Woodworker. Artist. Teacher. Chucklehead.

Shows, Mirrors, and Veneers

The world is full of things to make from wood—you simply have to choose what you want to make yourself. It can be small or simple; it doesn't have to be a masterwork that people will revere in generations to come. Making a mirror for an entryway wasn't exactly small, but the process is sometimes more enjoyable because of its straightforward nature. Four corners, a piece of glass, and a little oil goes a long way. 

A good friend of mine did some work that was a bit more involved over the summer.
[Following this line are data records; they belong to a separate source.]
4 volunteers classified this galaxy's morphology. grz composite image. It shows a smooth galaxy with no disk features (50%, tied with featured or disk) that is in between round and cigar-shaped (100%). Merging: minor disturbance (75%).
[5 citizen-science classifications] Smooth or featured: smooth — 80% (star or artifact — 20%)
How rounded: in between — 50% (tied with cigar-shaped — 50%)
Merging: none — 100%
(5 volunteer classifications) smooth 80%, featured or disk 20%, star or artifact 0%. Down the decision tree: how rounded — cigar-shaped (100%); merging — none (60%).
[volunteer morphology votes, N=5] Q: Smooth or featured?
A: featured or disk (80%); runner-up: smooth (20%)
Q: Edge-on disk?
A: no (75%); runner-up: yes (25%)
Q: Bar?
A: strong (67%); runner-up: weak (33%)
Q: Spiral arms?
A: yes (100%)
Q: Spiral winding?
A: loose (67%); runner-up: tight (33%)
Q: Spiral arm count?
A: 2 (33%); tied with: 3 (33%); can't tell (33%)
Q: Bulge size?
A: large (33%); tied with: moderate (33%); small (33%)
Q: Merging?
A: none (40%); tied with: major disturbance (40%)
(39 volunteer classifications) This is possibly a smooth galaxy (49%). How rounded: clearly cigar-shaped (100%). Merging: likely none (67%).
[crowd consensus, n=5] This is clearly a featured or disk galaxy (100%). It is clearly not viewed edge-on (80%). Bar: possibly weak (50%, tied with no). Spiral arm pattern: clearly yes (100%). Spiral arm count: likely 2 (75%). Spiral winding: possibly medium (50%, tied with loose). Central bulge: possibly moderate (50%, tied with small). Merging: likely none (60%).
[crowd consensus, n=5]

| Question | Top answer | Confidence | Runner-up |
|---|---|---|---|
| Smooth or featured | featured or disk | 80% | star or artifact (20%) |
While I was up in Maine, Isabelle Moore, a fantastic maker from Scotland, was doing a fellowship at CFC. She was knocking out chairs left and right, and she culminated a long summer of work with a show at SUNY Purchase recently. I had the fortune to stop by and check out the event. 
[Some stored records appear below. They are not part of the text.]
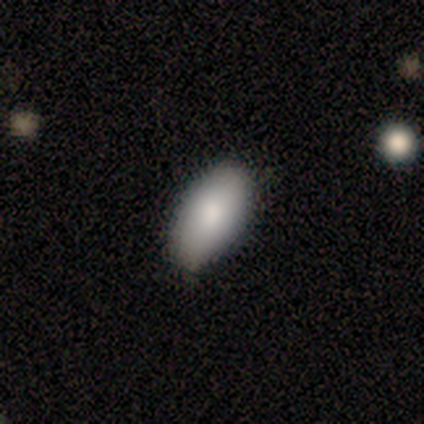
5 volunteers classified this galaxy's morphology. Smooth or featured? smooth (100%)
How rounded? in between (80%)
Merging? none (40%, tied with minor disturbance)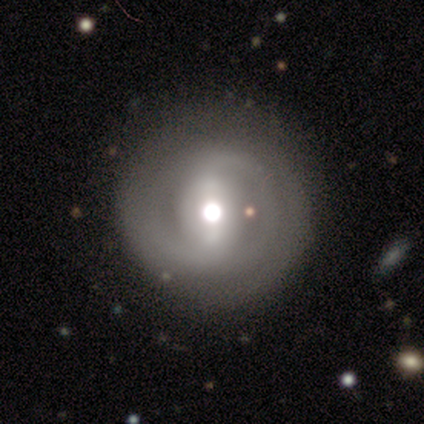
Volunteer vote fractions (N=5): A featured or disk galaxy (80%) with a weak bar (75%), 4 (50%, tied with can't tell) tight (100%) spiral arms (50%, tied with no) and a moderate central bulge (75%).

Vote fractions:
- Smooth or featured? featured or disk: 80% / smooth: 20% / star or artifact: 0%
- Edge-on disk? no: 100% / yes: 0%
- Bar? weak: 75% / strong: 25% / no: 0%
- Spiral arms? yes: 50% (tied) / no: 50% (tied)
- Spiral winding? tight: 100% / medium: 0% / loose: 0%
- Spiral arm count? 4: 50% (tied) / can't tell: 50% (tied) / 1: 0% / 2: 0% / 3: 0% / more than 4: 0%
- Bulge size? moderate: 75% / large: 25% / dominant: 0% / small: 0% / none: 0%
- Merging? none: 100% / minor disturbance: 0% / major disturbance: 0% / merger: 0%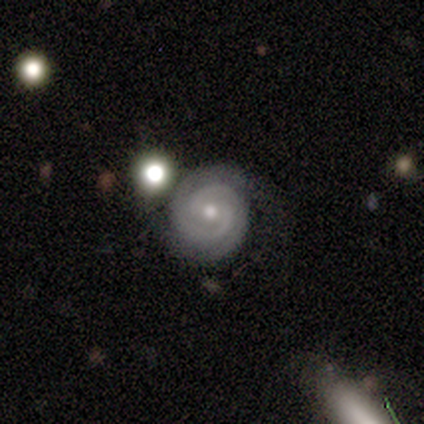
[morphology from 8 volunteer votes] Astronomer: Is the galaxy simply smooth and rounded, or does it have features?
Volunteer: featured or disk — 100%.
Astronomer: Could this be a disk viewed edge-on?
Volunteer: no — 100%.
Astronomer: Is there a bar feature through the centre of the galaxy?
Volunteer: no — 88%.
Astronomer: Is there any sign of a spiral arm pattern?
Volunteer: yes — 88%.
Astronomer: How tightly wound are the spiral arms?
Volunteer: tight — 100%.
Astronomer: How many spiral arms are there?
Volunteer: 2 — 71%.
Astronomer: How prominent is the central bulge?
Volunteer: small — 62%.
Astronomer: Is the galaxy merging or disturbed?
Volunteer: none — 88%.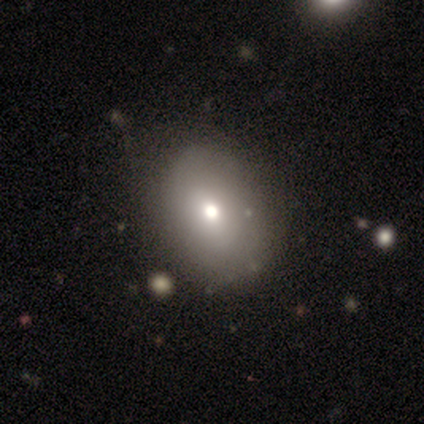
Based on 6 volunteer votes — Q: Smooth or featured?
A: smooth (83%); runner-up: featured or disk (17%)
Q: How rounded?
A: in between (100%)
Q: Merging?
A: none (67%); runner-up: minor disturbance (33%)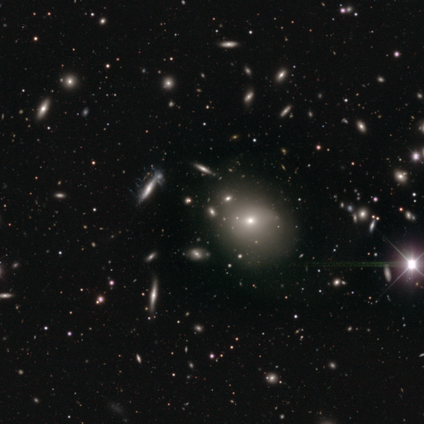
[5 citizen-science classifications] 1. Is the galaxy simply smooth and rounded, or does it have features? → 60% star or artifact, 20% smooth, 20% featured or disk.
Her work shows the breadth of her skill as a designer and a woodworker. She has the ability to think and work in different mediums, and varying shapes and line. Chairs of welded steel rod; maple rockers with sharp, chiseled features; hanging chairs with continuous curves and not a sharp edge to be found; some tall and wirey, others a more classical style. I was impressed with her range of thought, and already knew her skill as a craftsman.

Now I sally forth into veneer work. Veneer work, you say? Like fake wood and press board? I thought you were a hand tool guy? First, let me assure you, my friends, that I am not hanging up the saw for the CNC. Veneer work, despite what some may think, can be a great deal of handwork, and in the way I work, it is. The four tools most used in doing this are a shooting plane, a veneer saw, a knife, and tape. No roaring engines there.

Second, some of us have some prejudices against veneer because of its overuse in the manufacturing world. Allow me to help you shelf those prejudices. Veneer is in fact real wood—it's simply wood that is sliced very thin. Even two or three hundred years ago they were cutting and using veneers. Indeed, some of the most intricate and cherished masterworks in the history of the craft are veneered pieces. By cutting the wood very thin, you can do things with veneers that you would never be able to accomplish with thicker pieces of wood because the thin nature of veneers negates wood movement. Designs are limited only by your imagination, rather than the limits of the natural material you work. Veneers, consequently, can be a lot of fun to work with.

Now I'm off to that silent serenity wherein I hear the whisper of the plane and the tearing of the... veneer tape. Onward!